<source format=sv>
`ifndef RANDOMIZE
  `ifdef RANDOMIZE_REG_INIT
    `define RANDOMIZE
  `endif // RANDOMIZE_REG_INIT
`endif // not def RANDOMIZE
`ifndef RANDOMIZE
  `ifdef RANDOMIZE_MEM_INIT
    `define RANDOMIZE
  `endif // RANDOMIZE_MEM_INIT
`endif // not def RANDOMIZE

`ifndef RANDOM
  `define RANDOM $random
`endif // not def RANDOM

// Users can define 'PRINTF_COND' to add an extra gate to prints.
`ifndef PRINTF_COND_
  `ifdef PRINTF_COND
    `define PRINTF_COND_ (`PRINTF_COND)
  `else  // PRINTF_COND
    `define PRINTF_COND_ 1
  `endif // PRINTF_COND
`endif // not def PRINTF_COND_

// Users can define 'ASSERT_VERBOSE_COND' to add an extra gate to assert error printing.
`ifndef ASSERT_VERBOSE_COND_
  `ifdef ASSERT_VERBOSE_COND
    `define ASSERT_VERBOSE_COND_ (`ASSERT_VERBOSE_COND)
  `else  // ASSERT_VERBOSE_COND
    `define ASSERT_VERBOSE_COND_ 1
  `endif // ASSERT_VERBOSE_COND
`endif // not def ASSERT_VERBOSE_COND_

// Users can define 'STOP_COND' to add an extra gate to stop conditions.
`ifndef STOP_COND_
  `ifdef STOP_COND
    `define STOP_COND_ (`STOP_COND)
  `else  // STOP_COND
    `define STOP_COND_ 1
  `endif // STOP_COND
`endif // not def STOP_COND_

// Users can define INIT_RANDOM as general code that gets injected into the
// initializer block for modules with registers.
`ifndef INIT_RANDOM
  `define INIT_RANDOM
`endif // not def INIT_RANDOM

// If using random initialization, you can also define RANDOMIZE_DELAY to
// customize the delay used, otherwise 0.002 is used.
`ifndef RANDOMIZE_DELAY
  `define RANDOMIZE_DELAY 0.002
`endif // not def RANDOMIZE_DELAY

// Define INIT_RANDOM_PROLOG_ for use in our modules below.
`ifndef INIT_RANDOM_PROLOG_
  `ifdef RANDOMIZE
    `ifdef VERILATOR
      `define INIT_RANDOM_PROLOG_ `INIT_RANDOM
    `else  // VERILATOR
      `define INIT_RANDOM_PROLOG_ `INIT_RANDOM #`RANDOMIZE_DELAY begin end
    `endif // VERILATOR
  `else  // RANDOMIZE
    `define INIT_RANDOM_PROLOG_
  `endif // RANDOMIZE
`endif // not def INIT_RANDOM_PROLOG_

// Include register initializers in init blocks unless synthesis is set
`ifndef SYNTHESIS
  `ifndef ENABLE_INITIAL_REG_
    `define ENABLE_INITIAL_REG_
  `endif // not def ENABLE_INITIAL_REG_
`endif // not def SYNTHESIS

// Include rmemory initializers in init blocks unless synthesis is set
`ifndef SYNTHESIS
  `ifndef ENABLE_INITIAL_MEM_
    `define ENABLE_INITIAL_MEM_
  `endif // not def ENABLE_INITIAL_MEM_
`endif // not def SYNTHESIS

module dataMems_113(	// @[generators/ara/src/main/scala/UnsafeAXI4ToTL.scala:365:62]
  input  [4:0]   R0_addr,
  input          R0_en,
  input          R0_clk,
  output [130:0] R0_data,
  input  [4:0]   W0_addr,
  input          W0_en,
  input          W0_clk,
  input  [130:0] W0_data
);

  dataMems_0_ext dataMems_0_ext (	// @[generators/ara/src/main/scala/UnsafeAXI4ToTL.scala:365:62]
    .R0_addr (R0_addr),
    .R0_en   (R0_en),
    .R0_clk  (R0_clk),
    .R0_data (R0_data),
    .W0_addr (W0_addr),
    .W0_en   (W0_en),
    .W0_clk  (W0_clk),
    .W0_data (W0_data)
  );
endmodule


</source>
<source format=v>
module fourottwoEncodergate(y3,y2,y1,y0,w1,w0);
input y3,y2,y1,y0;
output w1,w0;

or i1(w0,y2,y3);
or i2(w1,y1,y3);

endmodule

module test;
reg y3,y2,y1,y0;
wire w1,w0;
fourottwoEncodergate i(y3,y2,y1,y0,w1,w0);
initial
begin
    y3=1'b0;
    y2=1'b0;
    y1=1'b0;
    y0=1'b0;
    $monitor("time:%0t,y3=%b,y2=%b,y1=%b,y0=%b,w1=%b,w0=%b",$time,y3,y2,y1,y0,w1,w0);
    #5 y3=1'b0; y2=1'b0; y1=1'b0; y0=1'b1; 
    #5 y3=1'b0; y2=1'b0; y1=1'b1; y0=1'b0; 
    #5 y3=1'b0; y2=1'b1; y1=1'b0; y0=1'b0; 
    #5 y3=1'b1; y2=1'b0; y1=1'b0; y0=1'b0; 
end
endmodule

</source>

******

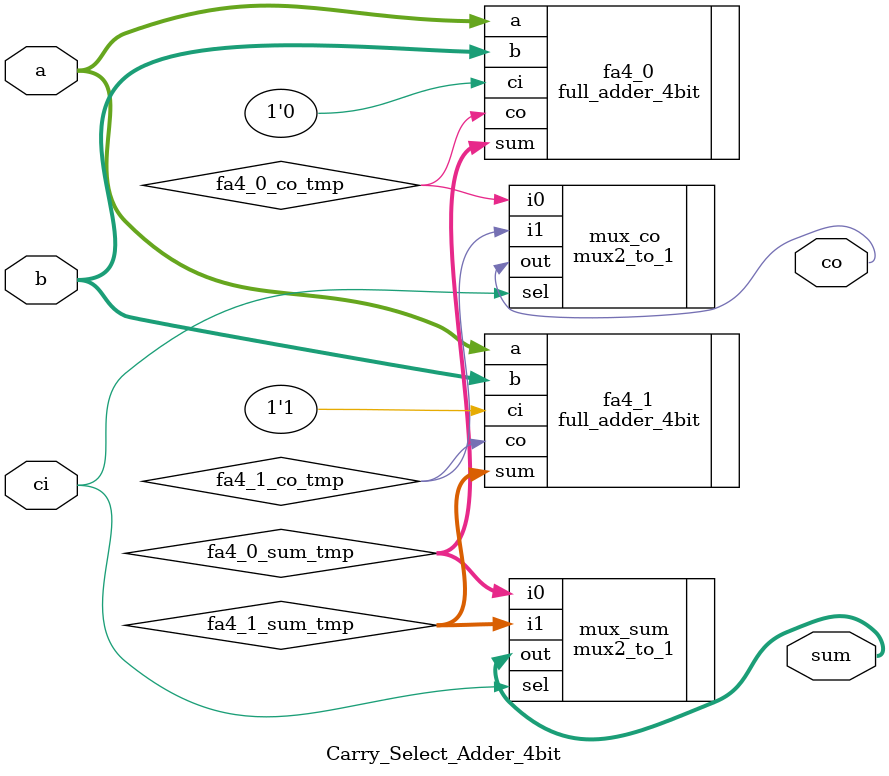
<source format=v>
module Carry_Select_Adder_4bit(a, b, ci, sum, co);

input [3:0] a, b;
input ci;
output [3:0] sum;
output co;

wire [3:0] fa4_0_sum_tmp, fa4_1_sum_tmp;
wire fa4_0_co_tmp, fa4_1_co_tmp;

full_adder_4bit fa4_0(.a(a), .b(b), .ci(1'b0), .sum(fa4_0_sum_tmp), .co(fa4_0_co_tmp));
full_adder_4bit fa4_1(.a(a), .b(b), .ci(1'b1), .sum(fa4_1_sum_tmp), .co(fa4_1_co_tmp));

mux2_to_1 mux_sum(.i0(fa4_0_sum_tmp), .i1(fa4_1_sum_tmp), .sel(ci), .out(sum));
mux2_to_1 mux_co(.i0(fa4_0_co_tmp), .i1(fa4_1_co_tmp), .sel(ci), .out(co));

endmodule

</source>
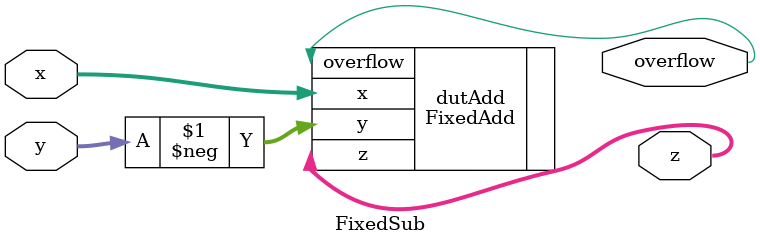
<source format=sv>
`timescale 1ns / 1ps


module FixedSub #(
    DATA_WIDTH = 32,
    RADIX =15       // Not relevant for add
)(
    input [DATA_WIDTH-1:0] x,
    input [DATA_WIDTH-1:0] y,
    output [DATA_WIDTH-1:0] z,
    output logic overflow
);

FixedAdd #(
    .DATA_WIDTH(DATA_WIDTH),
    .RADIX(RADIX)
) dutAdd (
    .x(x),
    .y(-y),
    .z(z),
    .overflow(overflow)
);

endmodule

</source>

******

__Goal of the exercise__:
Across the whole listing, show each line where the word "else" occurs.

__Response to the exercise__:
  `else  // PRINTF_COND
  `else  // ASSERT_VERBOSE_COND
  `else  // STOP_COND
    `else  // VERILATOR
  `else  // RANDOMIZE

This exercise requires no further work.